The task - Give back the full data, unchanged and complete.

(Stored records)
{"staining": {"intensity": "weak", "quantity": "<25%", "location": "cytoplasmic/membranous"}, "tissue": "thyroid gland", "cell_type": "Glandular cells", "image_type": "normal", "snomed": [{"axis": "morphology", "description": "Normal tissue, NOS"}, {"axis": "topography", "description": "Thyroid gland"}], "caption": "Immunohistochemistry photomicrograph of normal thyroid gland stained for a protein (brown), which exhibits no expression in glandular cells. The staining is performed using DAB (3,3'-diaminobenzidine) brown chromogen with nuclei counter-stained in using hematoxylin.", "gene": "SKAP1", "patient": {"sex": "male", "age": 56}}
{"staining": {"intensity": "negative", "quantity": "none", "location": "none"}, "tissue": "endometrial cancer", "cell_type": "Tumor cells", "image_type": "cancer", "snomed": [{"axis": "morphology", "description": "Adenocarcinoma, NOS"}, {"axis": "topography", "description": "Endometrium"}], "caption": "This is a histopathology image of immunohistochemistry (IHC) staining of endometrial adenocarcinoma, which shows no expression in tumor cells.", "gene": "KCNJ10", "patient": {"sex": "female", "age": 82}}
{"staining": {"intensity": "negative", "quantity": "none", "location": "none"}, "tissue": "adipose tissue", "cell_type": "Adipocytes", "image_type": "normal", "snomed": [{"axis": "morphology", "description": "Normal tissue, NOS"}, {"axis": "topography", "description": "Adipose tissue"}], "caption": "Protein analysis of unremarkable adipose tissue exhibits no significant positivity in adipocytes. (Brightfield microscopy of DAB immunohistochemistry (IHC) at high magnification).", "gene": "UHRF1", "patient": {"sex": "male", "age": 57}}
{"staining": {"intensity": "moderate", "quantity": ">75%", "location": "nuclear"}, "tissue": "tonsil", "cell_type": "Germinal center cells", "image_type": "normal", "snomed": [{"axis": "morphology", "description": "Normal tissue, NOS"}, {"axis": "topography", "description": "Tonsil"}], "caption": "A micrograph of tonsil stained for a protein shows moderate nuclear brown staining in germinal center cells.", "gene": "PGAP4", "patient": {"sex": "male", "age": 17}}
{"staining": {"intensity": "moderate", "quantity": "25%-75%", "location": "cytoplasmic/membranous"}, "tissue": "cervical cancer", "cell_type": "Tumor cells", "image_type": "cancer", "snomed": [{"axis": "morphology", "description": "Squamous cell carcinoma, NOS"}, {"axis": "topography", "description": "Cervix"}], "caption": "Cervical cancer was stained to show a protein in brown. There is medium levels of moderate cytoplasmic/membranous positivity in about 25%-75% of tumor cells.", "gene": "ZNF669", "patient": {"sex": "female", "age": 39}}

Task solution -
{"staining": {"intensity": "weak", "quantity": "<25%", "location": "cytoplasmic/membranous"}, "tissue": "thyroid gland", "cell_type": "Glandular cells", "image_type": "normal", "snomed": [{"axis": "morphology", "description": "Normal tissue, NOS"}, {"axis": "topography", "description": "Thyroid gland"}], "caption": "Immunohistochemistry photomicrograph of normal thyroid gland stained for a protein (brown), which exhibits no expression in glandular cells. The staining is performed using DAB (3,3'-diaminobenzidine) brown chromogen with nuclei counter-stained in using hematoxylin.", "gene": "SKAP1", "patient": {"sex": "male", "age": 56}}
{"staining": {"intensity": "negative", "quantity": "none", "location": "none"}, "tissue": "endometrial cancer", "cell_type": "Tumor cells", "image_type": "cancer", "snomed": [{"axis": "morphology", "description": "Adenocarcinoma, NOS"}, {"axis": "topography", "description": "Endometrium"}], "caption": "This is a histopathology image of immunohistochemistry (IHC) staining of endometrial adenocarcinoma, which shows no expression in tumor cells.", "gene": "KCNJ10", "patient": {"sex": "female", "age": 82}}
{"staining": {"intensity": "negative", "quantity": "none", "location": "none"}, "tissue": "adipose tissue", "cell_type": "Adipocytes", "image_type": "normal", "snomed": [{"axis": "morphology", "description": "Normal tissue, NOS"}, {"axis": "topography", "description": "Adipose tissue"}], "caption": "Protein analysis of unremarkable adipose tissue exhibits no significant positivity in adipocytes. (Brightfield microscopy of DAB immunohistochemistry (IHC) at high magnification).", "gene": "UHRF1", "patient": {"sex": "male", "age": 57}}
{"staining": {"intensity": "moderate", "quantity": ">75%", "location": "nuclear"}, "tissue": "tonsil", "cell_type": "Germinal center cells", "image_type": "normal", "snomed": [{"axis": "morphology", "description": "Normal tissue, NOS"}, {"axis": "topography", "description": "Tonsil"}], "caption": "A micrograph of tonsil stained for a protein shows moderate nuclear brown staining in germinal center cells.", "gene": "PGAP4", "patient": {"sex": "male", "age": 17}}
{"staining": {"intensity": "moderate", "quantity": "25%-75%", "location": "cytoplasmic/membranous"}, "tissue": "cervical cancer", "cell_type": "Tumor cells", "image_type": "cancer", "snomed": [{"axis": "morphology", "description": "Squamous cell carcinoma, NOS"}, {"axis": "topography", "description": "Cervix"}], "caption": "Cervical cancer was stained to show a protein in brown. There is medium levels of moderate cytoplasmic/membranous positivity in about 25%-75% of tumor cells.", "gene": "ZNF669", "patient": {"sex": "female", "age": 39}}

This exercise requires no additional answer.